Unless the state stipulates to the use of discovery depositions at a hearing on such a motion, there is no authority for the trial court to consider such transcripts in lieu of testimony. See Fla.R.Crim.P. 3.190(j)(6), 3.220(h)(1); State v. Basiliere, 353 So. 2d 820 (Fla. 1977); Clark v. State, 572 So. 2d 929 (Fla. 5th DCA 1990). While it may be unreasonable for the state to refuse to stipulate to the use of depositions in some cases, there clearly are circumstances in which the state would have valid reasons to refuse such a stipulation. In this case, for example, the prosecutor had no reason under the established rules of criminal procedure to cross-examine the law enforcement officers during these depositions. Thus, the state's response to the entrapment defense is not necessarily contained in the depositions. Likewise, the depositions do not contain the testimony of a private citizen whose involvement in these transactions may be critical to the entrapment defense. See State v. Garcia, 528 So. 2d 76 (Fla. 2d DCA), review denied, 536 So. 2d 244 (Fla. 1988).

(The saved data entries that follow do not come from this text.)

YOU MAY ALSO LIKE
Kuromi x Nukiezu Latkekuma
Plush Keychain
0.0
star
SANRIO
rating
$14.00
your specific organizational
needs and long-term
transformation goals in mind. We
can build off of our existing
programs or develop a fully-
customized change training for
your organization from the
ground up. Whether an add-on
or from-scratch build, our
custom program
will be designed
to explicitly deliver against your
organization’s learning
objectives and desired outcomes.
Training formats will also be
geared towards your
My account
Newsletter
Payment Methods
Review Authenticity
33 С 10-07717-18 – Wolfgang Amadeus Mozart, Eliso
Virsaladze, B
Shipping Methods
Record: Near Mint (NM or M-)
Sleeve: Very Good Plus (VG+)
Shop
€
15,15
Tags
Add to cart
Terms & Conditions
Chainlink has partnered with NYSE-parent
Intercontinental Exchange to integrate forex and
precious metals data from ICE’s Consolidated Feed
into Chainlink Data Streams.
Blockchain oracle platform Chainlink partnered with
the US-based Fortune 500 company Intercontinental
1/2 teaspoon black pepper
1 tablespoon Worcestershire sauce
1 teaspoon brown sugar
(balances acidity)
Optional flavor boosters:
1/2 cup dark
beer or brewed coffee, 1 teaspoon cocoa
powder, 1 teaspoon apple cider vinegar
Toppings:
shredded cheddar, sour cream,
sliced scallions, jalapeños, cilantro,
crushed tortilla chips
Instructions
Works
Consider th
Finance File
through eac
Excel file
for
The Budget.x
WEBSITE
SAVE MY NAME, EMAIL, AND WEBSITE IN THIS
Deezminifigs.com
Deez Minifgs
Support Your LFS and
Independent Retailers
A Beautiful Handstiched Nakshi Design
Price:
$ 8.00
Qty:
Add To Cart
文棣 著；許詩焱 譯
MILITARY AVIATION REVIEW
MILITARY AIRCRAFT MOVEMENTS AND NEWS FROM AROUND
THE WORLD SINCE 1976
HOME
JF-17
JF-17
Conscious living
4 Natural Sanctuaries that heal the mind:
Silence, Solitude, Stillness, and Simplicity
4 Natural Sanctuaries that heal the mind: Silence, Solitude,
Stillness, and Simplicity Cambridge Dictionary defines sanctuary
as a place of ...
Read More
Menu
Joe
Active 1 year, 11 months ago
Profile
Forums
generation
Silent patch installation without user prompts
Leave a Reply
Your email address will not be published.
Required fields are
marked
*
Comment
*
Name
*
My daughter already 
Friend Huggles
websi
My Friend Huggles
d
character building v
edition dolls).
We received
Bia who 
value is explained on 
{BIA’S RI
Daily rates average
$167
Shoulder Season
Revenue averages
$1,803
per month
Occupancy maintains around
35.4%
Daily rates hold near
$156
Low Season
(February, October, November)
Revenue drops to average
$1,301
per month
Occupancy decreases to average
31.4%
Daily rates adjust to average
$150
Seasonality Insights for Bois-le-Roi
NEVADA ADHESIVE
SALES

There is nothing to prevent the trial court from resolving this issue prior to trial, but the factual basis for the ruling must be derived either from a sworn motion or from evidence introduced at an evidentiary hearing.

Reversed and remanded.

LEHAN, A.C.J., and THREADGILL, J., concur.

NOTES

[1] The parties to this appeal, both at the trial court and in this court, have assumed that the defendants have the initial burden of proof and persuasion concerning the objective test for entrapment. That assumption may well be correct. See ch. 87-243, § 42, Laws of Fla. (codified at § 777.201(2), Fla. Stat. (1989)). We note, however, that the Florida Supreme Court in Cruz v. State, 465 So. 2d 516 (Fla.), cert. denied, 473 U.S. 905, 105 S. Ct. 3527, 87 L. Ed. 2d 652 (1985), said "[t]he effect of a threshold objective test is to require the state to establish initially whether `police conduct revealed in the particular case falls below standards, to which common feelings respond, for the proper use of governmental power,'" quoting Sherman v. United States, 356 U.S. 369, 382, 78 S. Ct. 819, 825, 2 L. Ed. 2d 848, 856 (1958) (Frankfurter, J., concurring in the result). We express no opinion on these issues.